I was put on a host of remedies, creams, shots and more and crossed my fingers. Much to my surprise and disappointment my blood sugar levels went higher.  I told myself it was the detox, but after three months of high levels and the beginning signs of neuropathy it was time to get real with myself. We repeated the tests. There was good news and bad news. It was clear that the candida was in remission, but the diabetes hadn’t budged.

My functional medicine GP recommended I start insulin which was later re-affirmed by my endocrinologist.  It was assumed by both health care providers that I would keep up my diet and lifestyle management strategies as that’s what had kept me honeymooning for so long.  They both reiterated that being on insulin would increase the range of foods I could eat and rather than being a death sentence would make my life a whole lot better.

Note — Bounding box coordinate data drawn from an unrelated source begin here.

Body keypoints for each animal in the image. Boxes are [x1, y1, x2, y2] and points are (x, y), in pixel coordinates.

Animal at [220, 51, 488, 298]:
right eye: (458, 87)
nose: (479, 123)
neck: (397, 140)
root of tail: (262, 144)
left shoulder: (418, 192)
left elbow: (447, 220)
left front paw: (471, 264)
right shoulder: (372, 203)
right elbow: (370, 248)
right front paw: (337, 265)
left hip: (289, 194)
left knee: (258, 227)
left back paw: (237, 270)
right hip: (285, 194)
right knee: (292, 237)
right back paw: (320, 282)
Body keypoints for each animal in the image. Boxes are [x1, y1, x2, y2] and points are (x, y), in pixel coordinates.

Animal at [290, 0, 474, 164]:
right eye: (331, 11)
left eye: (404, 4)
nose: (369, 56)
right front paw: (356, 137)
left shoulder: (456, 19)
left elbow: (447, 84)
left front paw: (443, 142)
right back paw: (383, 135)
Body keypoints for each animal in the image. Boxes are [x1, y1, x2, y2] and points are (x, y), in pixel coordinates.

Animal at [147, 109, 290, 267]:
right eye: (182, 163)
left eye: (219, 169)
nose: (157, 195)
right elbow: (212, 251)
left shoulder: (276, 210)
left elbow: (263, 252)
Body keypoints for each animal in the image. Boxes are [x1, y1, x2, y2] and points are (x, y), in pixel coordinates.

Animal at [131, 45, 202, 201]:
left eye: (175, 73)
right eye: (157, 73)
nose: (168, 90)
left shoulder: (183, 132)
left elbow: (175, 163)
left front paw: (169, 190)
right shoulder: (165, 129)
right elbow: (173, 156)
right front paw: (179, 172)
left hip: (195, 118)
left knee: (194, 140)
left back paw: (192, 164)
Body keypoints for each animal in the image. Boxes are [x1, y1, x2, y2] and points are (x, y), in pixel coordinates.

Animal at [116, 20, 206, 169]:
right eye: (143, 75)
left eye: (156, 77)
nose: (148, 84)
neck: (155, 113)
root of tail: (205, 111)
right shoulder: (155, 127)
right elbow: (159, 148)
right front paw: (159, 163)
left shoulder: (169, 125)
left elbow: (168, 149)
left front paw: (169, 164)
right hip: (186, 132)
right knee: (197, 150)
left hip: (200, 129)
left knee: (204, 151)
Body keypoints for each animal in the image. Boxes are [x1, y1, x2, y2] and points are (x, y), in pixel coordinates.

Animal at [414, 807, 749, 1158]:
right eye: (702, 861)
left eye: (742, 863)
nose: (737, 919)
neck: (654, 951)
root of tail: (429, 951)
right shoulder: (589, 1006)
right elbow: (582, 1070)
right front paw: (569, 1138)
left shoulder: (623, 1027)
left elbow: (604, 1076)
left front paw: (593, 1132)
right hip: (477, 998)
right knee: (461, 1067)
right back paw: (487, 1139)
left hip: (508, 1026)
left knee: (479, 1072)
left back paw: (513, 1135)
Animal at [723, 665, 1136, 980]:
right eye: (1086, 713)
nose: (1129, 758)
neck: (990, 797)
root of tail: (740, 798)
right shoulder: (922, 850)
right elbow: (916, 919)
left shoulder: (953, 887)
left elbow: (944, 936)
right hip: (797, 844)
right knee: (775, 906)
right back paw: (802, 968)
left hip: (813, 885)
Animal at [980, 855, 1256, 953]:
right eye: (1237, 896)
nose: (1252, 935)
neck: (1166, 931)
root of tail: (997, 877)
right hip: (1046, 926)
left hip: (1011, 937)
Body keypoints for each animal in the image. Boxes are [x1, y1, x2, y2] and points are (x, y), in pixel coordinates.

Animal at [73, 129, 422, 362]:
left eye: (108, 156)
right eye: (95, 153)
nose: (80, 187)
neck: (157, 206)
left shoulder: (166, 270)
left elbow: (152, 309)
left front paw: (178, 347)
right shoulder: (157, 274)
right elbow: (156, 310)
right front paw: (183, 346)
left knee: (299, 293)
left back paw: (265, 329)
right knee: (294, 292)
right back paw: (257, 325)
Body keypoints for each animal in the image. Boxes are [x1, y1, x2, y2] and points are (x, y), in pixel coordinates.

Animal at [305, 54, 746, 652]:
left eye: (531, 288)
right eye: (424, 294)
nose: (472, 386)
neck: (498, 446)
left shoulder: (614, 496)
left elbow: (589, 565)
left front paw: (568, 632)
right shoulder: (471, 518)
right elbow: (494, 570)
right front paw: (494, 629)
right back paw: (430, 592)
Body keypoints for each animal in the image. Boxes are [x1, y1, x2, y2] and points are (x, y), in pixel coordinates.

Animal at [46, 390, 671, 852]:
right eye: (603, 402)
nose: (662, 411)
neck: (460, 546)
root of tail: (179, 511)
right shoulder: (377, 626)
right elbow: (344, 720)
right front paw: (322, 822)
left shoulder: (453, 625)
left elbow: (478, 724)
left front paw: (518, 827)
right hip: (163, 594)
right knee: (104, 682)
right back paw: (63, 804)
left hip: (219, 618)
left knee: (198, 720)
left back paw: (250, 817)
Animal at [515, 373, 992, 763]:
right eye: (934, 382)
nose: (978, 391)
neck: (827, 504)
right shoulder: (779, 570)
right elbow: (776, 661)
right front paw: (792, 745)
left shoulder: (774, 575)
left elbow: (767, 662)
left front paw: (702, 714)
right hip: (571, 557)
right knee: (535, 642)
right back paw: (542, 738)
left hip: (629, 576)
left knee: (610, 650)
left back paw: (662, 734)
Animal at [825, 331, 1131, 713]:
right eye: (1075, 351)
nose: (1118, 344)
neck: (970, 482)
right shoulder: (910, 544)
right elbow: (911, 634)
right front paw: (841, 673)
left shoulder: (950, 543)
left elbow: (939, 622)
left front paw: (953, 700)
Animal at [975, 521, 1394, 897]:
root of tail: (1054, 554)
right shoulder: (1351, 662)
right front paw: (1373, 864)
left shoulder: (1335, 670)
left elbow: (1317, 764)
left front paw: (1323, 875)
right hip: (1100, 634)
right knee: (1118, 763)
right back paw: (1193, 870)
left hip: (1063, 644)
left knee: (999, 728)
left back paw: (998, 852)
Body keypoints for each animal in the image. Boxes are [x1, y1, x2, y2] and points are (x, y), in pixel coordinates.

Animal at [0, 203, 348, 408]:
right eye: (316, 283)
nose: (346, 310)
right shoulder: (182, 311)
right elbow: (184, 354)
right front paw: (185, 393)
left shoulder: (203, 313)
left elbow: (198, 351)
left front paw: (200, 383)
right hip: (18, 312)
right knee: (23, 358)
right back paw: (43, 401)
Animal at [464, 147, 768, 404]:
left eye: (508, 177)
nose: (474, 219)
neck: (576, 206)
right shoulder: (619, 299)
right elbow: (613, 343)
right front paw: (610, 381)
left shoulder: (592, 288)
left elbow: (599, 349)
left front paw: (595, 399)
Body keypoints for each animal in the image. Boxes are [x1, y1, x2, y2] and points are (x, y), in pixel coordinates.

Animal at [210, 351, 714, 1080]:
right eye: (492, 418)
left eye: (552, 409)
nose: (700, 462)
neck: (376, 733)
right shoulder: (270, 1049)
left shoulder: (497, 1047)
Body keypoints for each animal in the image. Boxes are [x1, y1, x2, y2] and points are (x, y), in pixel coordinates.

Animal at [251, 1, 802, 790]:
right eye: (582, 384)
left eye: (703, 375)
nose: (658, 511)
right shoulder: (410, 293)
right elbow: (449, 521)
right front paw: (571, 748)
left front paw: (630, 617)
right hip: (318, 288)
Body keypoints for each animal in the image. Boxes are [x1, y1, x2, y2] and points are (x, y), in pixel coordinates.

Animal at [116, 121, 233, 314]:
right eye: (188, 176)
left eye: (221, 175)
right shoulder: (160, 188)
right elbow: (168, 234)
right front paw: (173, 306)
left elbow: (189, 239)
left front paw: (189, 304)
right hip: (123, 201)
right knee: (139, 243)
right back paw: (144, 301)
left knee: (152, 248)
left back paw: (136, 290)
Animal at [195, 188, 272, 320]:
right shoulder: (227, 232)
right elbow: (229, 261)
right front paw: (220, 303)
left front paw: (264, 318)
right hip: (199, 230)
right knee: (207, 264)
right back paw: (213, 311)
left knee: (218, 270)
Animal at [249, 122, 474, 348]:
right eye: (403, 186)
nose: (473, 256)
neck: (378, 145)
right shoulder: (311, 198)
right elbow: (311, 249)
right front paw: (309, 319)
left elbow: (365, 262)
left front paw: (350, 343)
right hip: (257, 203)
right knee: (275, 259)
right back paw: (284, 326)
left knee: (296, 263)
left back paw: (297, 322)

Diabetes blog week changes

And they were right! I am happy to report I am no longer tunnelling down a narrowing corridor.

Being able to eat properly again has completely changed my relationship to food. Instead of putting together a drab meal of egg and spinach omelette. I’m getting creative. Making hempseed coconut bliss balls, egg and avocado salads and feta cheese and spinach soufflés. I even lashed out and made coconut cauliflower pancakes. To those of you who eat these things as part of your regular low carb regime and think, no biggie.

For me its a BIGGIE… it’s like finally having chocolate and ice cream again.